◆ WHAT NEEDS TO BE DONE ◆
Your answer should consist only of the lines below from the one with "Figure 7. Form-assisted-sintering: ( a" through the one with "Figure 4. Operational", copied exactly.

(Collected data entries)
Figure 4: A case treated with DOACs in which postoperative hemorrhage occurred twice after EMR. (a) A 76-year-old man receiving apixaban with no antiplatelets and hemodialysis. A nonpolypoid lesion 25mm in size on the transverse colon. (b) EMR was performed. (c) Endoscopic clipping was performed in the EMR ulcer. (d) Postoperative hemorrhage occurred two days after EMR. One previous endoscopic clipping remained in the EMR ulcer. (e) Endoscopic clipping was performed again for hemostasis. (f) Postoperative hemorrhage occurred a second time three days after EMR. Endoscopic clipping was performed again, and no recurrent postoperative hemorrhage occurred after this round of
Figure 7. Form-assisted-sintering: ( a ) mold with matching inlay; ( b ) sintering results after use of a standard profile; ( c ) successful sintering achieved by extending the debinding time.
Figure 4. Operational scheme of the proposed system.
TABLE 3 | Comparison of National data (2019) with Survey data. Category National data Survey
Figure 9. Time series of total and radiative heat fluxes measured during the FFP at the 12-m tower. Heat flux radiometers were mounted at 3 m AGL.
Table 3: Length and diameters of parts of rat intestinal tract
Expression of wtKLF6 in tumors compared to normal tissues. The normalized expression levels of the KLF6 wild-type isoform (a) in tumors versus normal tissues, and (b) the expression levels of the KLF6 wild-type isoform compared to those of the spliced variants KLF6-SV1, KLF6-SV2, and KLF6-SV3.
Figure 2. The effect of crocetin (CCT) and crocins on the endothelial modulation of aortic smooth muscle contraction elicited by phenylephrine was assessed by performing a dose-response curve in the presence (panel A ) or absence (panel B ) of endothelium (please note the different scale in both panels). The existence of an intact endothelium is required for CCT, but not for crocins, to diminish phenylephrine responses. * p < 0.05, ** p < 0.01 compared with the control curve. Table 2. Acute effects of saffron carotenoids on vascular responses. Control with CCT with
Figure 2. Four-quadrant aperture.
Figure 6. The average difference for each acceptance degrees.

◆ PROBLEM SOLUTION ◆
Figure 7. Form-assisted-sintering: ( a ) mold with matching inlay; ( b ) sintering results after use of a standard profile; ( c ) successful sintering achieved by extending the debinding time.
Figure 4. Operational scheme of the proposed system.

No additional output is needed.